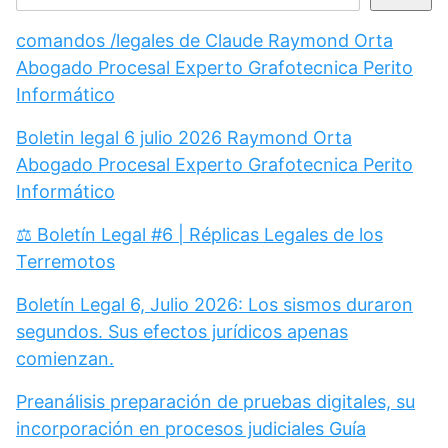
comandos /legales de Claude Raymond Orta
Abogado Procesal Experto Grafotecnica Perito
Informático
Boletin legal 6 julio 2026 Raymond Orta
Abogado Procesal Experto Grafotecnica Perito
Informático
⚖️ Boletín Legal #6 | Réplicas Legales de los
Terremotos
Boletín Legal 6, Julio 2026: Los sismos duraron
segundos. Sus efectos jurídicos apenas
comienzan.
Preanálisis preparación de pruebas digitales, su
incorporación en procesos judiciales Guía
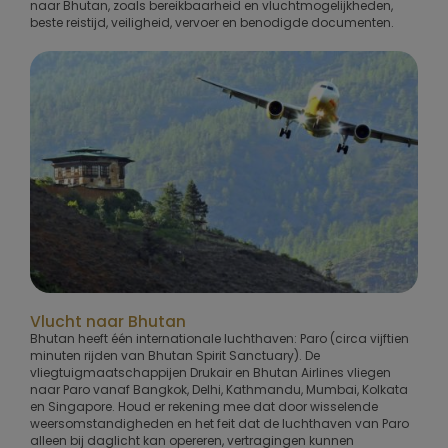
naar Bhutan, zoals bereikbaarheid en vluchtmogelijkheden,
beste reistijd, veiligheid, vervoer en benodigde documenten.
Vlucht naar Bhutan
Bhutan heeft één internationale luchthaven: Paro (circa vijftien
minuten rijden van Bhutan Spirit Sanctuary). De
vliegtuigmaatschappijen Drukair en Bhutan Airlines vliegen
naar Paro vanaf Bangkok, Delhi, Kathmandu, Mumbai, Kolkata
en Singapore. Houd er rekening mee dat door wisselende
weersomstandigheden en het feit dat de luchthaven van Paro
alleen bij daglicht kan opereren, vertragingen kunnen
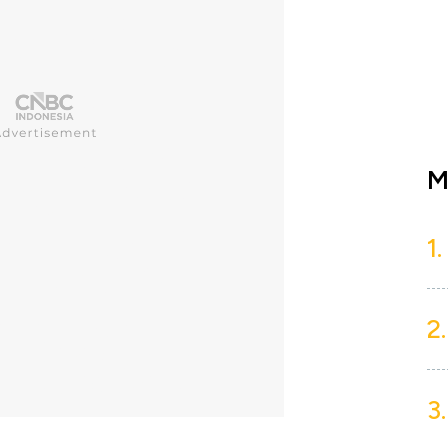
M
1.
2.
3.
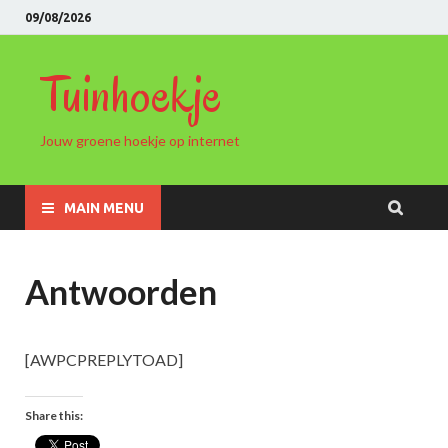
09/08/2026
Tuinhoekje
Jouw groene hoekje op internet
MAIN MENU
Antwoorden
[AWPCPREPLYTOAD]
Share this:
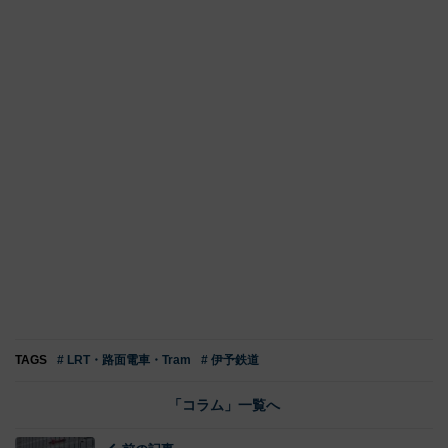
TAGS
# LRT・路面電車・Tram
# 伊予鉄道
「コラム」一覧へ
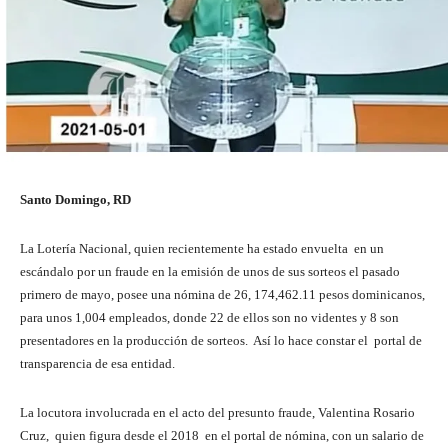
Santo Domingo, RD
La Lotería Nacional, quien recientemente ha estado envuelta en un
escándalo por un fraude en la emisión de unos de sus sorteos el pasado
primero de mayo, posee una nómina de 26, 174,462.11 pesos dominicanos,
para unos 1,004 empleados, donde 22 de ellos son no videntes y 8 son
presentadores en la producción de sorteos. Así lo hace constar el portal de
transparencia de esa entidad.
La locutora involucrada en el acto del presunto fraude, Valentina Rosario
Cruz, quien figura desde el 2018 en el portal de nómina, con un salario de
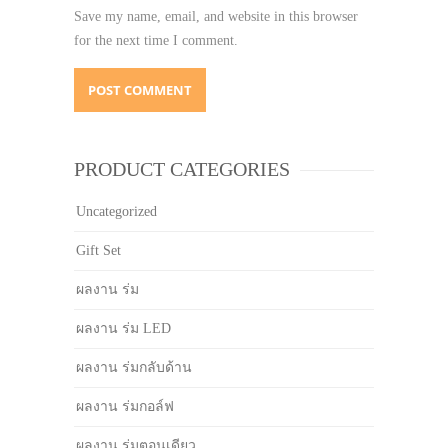
Save my name, email, and website in this browser
for the next time I comment.
PRODUCT CATEGORIES
Uncategorized
Gift Set
ผลงาน ร่ม
ผลงาน ร่ม LED
ผลงาน ร่มกลับด้าน
ผลงาน ร่มกอล์ฟ
ผลงาน ร่มตอนเดียว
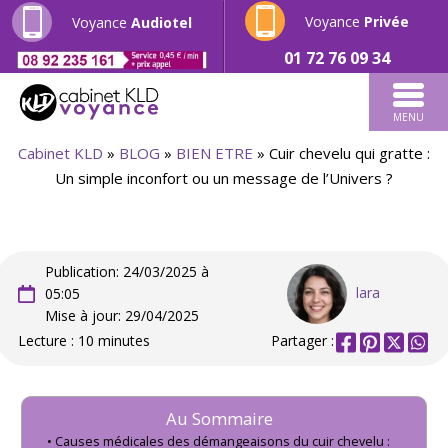
Voyance
Privée
Voyance
Audiotel
01 72 76 09 34
MENU
Cabinet KLD
»
BLOG
»
BIEN ETRE
»
Cuir chevelu qui gratte :
Un simple inconfort ou un message de l’Univers ?
Publication: 24/03/2025 à
lara
05:05
Mise à jour: 29/04/2025
Lecture : 10 minutes
Partager :
Au Sommaire
Causes médicales des démangeaisons du cuir chevelu :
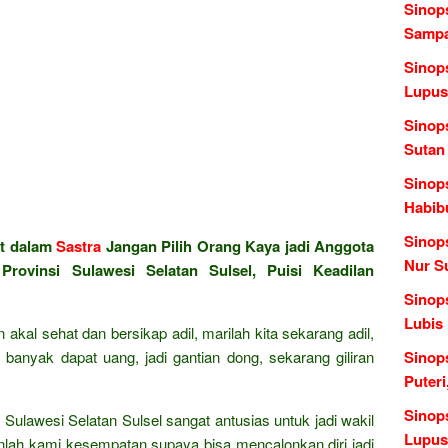
Sinops
Sampa
Sinops
Lupus
Sinop
Sutan
Sinop
Habib
Sinop
at dalam
Sastra
Jangan Pilih Orang Kaya jadi Anggota
Nur S
rovinsi Sulawesi Selatan Sulsel, Puisi Keadilan
Sinops
Lubis
kal sehat dan bersikap adil, marilah kita sekarang adil,
anyak dapat uang, jadi gantian dong, sekarang giliran
Sinops
Puteri
Sinop
Sulawesi Selatan Sulsel sangat antusias untuk jadi wakil
Lupus
anlah kami kesempatan supaya bisa mencalonkan diri jadi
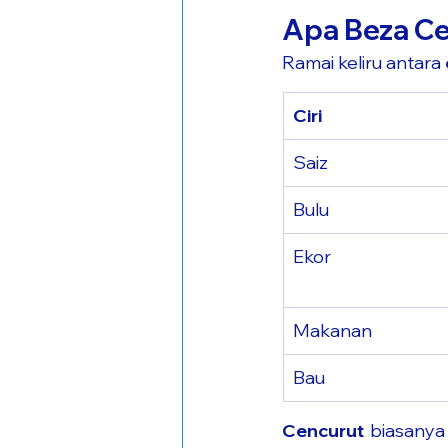
Apa Beza Ce
Ramai keliru antara 
Ciri
Saiz
Bulu
Ekor
Makanan
Bau
Cencurut
 biasanya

WHAT YOU SHOULD DO: Anywhere the listing shows the word "Sulsel", copy the full line.

REPLY:
rovinsi Sulawesi Selatan Sulsel, Puisi Keadilan
Sulawesi Selatan Sulsel sangat antusias untuk jadi wakil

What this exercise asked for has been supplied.